My wife has an uncanny ability to find songs that she knows I’ll like. She’s been right so often over the years that I’ve learned to trust her instincts, at least when it comes to music. So when she sat down to play me the song by Jason Mraz called 3 Things, I was prepared for it to become one of my favorites.
Since that night, 3 Things has played within me as if on endless loop. And unlike other songs that have gotten stuck inside me, songs that I would have done anything to exorcise, I hope this one never leaves.
The song begins with a sobering line: “There are three things I do when my life falls apart.”
Now I’ve been with enough people whose lives are falling apart to know that I’m not one of them. And yet, the past four years have been challenging enough to convince me of any life’s vulnerability, including my own. I keep uttering the same words to no one in particular, “I just can’t get any traction,” because messy things keep intruding into my well-crafted plans for life. So while my life isn’t falling apart now, it is for people I love, and the possibility remains that the same could happen to my life in some ordinary instant.
While some songs resonate with you because they express exactly what you’re feeling at the time, other songs say things that you aren’t speaking at the moment, but you fear you will one day need to say, so you hold them in trust. This is one of those songs for me. I am holding it in trust for some future day when it does seem as if my life is caving in.
So the song Alayne shared with me suggests 3 things to do when your life falls apart.
The first thing recognizes the need to face the pain that such moments bring: “Number one, I cry my eyes out and I dry up my heart.” The temptation to numb ourselves, to avoid pain, makes it difficult to let go of what was in order to move into the new life before us.
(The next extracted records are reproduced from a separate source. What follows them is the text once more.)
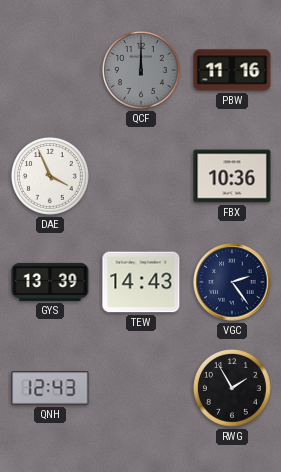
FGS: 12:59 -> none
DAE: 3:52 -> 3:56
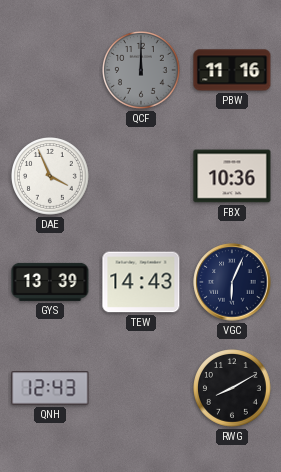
VGC: 2:24 -> 6:04
RWG: 1:55 -> 8:10
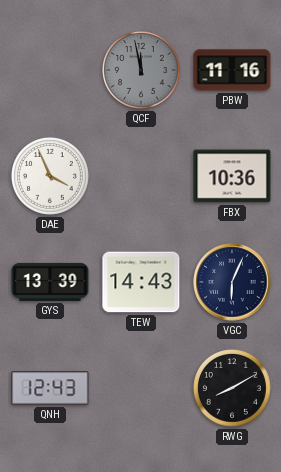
QCF: 12:00 -> 11:58
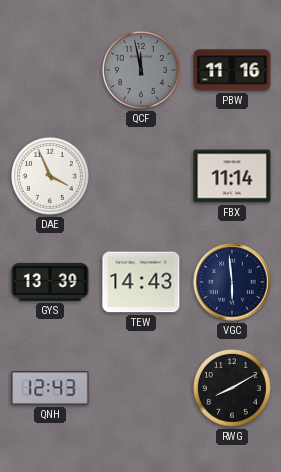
FBX: 10:36 -> 11:14
VGC: 6:04 -> 5:59
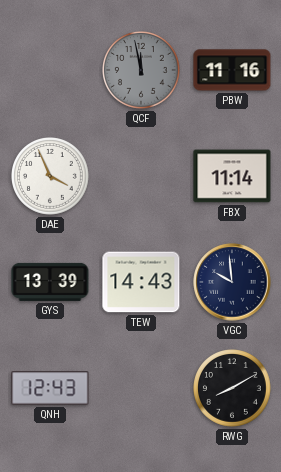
VGC: 5:59 -> 9:59
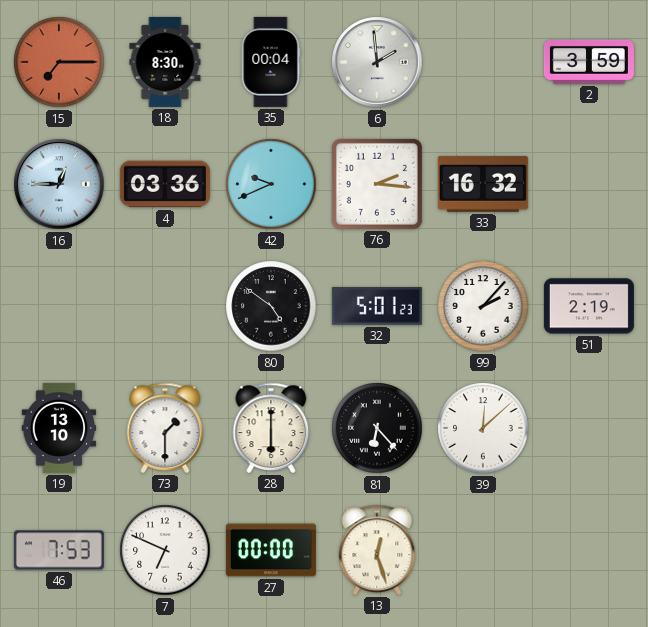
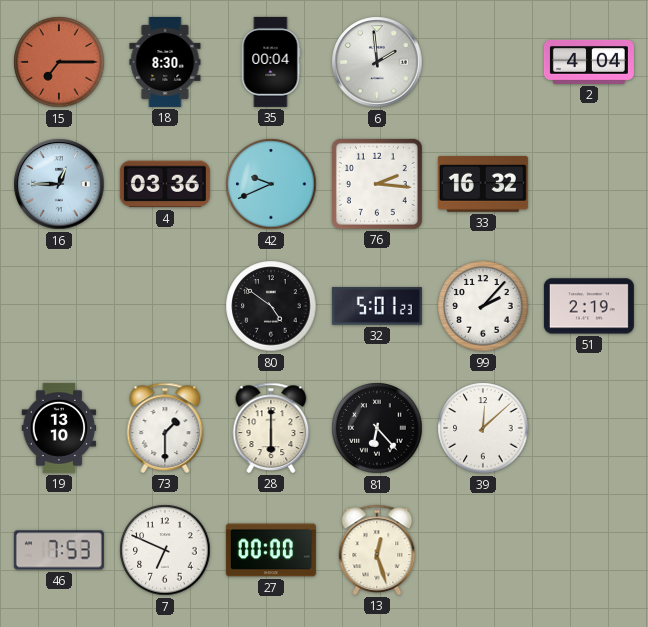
2: 3:59 -> 4:04
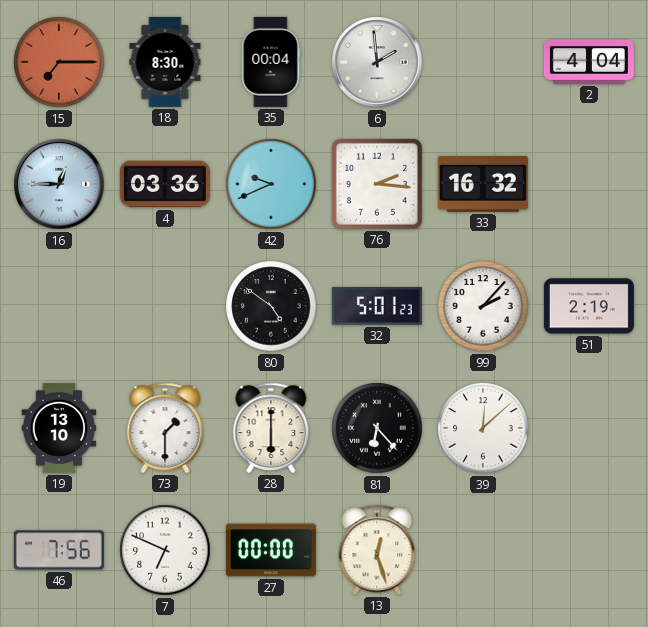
46: 7:53 -> 7:56
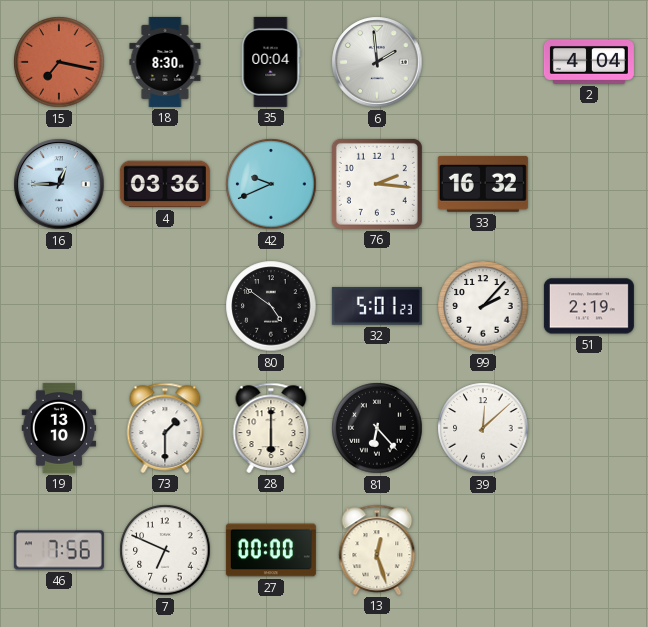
15: 7:15 -> 7:17
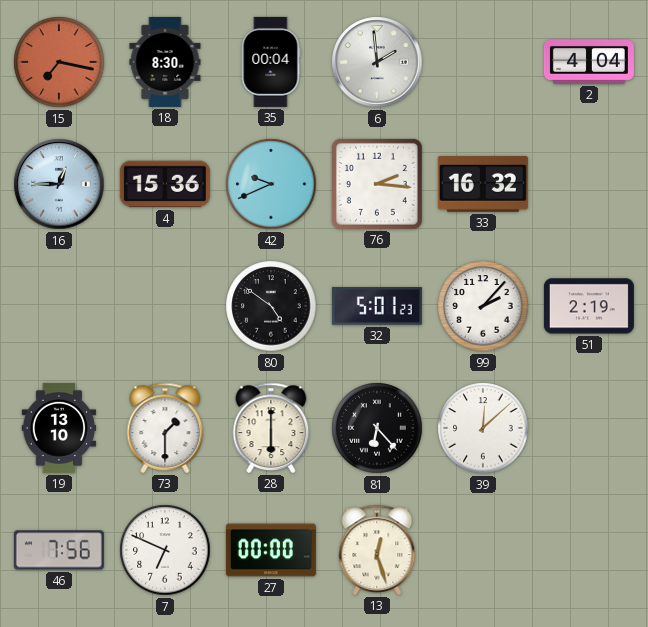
4: 03:36 -> 15:36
The second thing suggests an act of gratitude. “The second thing I do is I close both of my eyes, and I sing my thank-yous to each and every moment of my life. I go where I know the love is and let it fill me up inside, Gathering new strength from sorrow, I’m glad to be alive.”
The line about how it’s possible to “gather new strength from sorrow” promises to redeem even the moments of my life that I try to forget. Giving thanks for the experiences of my life, including the ones that hold the shards of my broken heart or the shadows of my grief, points me once more to the myriad places “where I know the love is,” and I trust that I will find power to affirm the goodness of life once more.
The song concludes with a final admonition: “Oh, the third thing I do now when my world caves in, Is I pause, I take a breath, and bow, and I let the chapter end. I design my future bright not by where my life has been. And I try, try, try, try, try again. Yes, I try, try, try, try, try again.”
The song bears witness to its experience of what can happen when these three thing are done: “Things are looking up. I know beyond the dark the sun is rising. Things are looking up. I know above the clouds the sun is shining on. Things are looking up. And love is still the answer I’m relying on.”
So I’m holding this song in trust until I need it. But even now, I plan to practice the second thing it recommends. I will sing my thank-yous to each and every moment of my life, and I’ll go to where I know the love is and let it fill me up inside. And I will gather new strength from sorrow, realizing along the way that I am glad to be alive.
Julia Jennings
John we have been Theron that hard place too many times to think of! Just remember we love all of you all and we are here for you ! Love you Julia!
Karen Fields
Thanks for the beautifully written reminder to find thanks even in our times of sorrow, which suggests bringing them to our Savior in trust. Blessings to you today.